In this chapter, you will get familiar with safe, ethical, explainable, robust, transparent, auditable, and interpretable machine learning terminologies. This should provide both a solid overview for novices and serve as a reference to experienced machine learning practitioners.

This chapter covers the following topics:

  • Building the case for AI governance
  • Key terminologies – explainability, interpretability, fairness, explicability, safety, trustworthiness, and ethics
  • Automating bias – the network effect
  • The case for explainability and black-box apologetics

Artificial intelligence (AI) and machine learning have significantly changed the course of our lives. The technological advancements aided by their capabilities have a deep impact on our society, economy, politics, and virtually every spectrum of our lives. COVID-19, being the de facto chief agent of transformation, has dramatically increased the pace of how automation shapes our modern enterprises. It would be both an understatement and a cliché to say that we live in unprecedented times.

The increased speed of transformation, however, doesn’t come without its perils. Handing things out to machines has its inherent cost and challenges; some of these are quite obvious, while other issues become apparent as the given AI system is used, and some, possibly many, have yet to be discovered. The evolving future of the workplace is not only based on automating mundane, repetitive, and dangerous jobs but also on taking away the power of human decision-making. Automation is rapidly becoming a proxy for human decision-making in a variety of ways. From providing movies, news, books, and product recommendations to deciding who can get paroled or get admitted to college, machines are slowly taking away things that used to be considered uniquely human. Ignoring the typical doomsday elephants in the room (insert your favorite dystopian cyborg movie plot here), the biggest threat of these technological black boxes is the amplification and perpetuation of systemic biases through AI models.

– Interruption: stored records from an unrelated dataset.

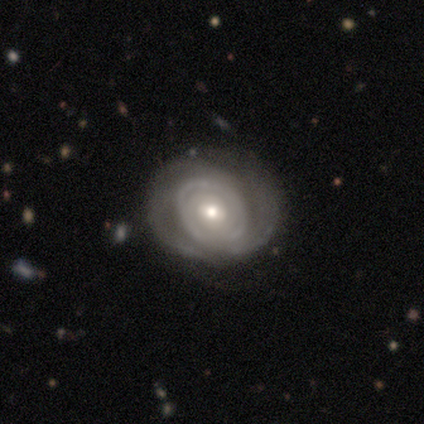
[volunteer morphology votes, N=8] smooth_or_featured: featured or disk (p=0.75) [alt: smooth p=0.25]
disk_edge_on: no (p=1.00)
bar: no (p=0.83) [alt: weak p=0.17]
has_spiral_arms: yes (p=0.67) [alt: no p=0.33]
spiral_winding: tight (p=0.75) [alt: loose p=0.25]
spiral_arm_count: 2 (p=0.50) [alt: 3 p=0.25]
bulge_size: moderate (p=0.50) [alt: small p=0.33]
merging: none (p=0.38) [alt: minor disturbance p=0.25]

Typically, when a human bias gets introduced, perpetuated, or reinforced among individuals, for the most part, there are opposing factors and corrective actions within society to bring some sort of balance and also limit the widescale spread of such unfairness or prejudice. While carefully avoiding the tempting traps of social sciences, politics, or ethical dilemmas, purely from a technical standpoint, it is safe to say that we have not seen experimentation at this scale in human history. The narrative can be subtle, nudged by models optimizing their cost functions, and then perpetuated by either reinforcing ideas or the sheer reason of utility. We have repeatedly seen that humans will trade privacy for convenience – anyone accepting End User Licensing Agreements (EULAs) without ever reading them, feel free to put your hands down.

While some have called for a pause in the advancement of cutting-edge AI while governments, industry, and other relevant stakeholders globally seek to ensure AI is fully understood and accordingly controlled, this does not help those in an enterprise who wish to benefit from less contentious AI systems. As enterprises mature in the data and AI space, it is entirely possible for them to ensure that the AI they develop and deploy is safe, fair, and ethical. We believe that, as policymakers, executives, managers, developers, ethicists, auditors, technologists, designers, engineers, and scientists, it is crucial for us to internalize the opportunities and threats presented by modern-day digital transformation aided by AI and machine learning. Let’s dive in!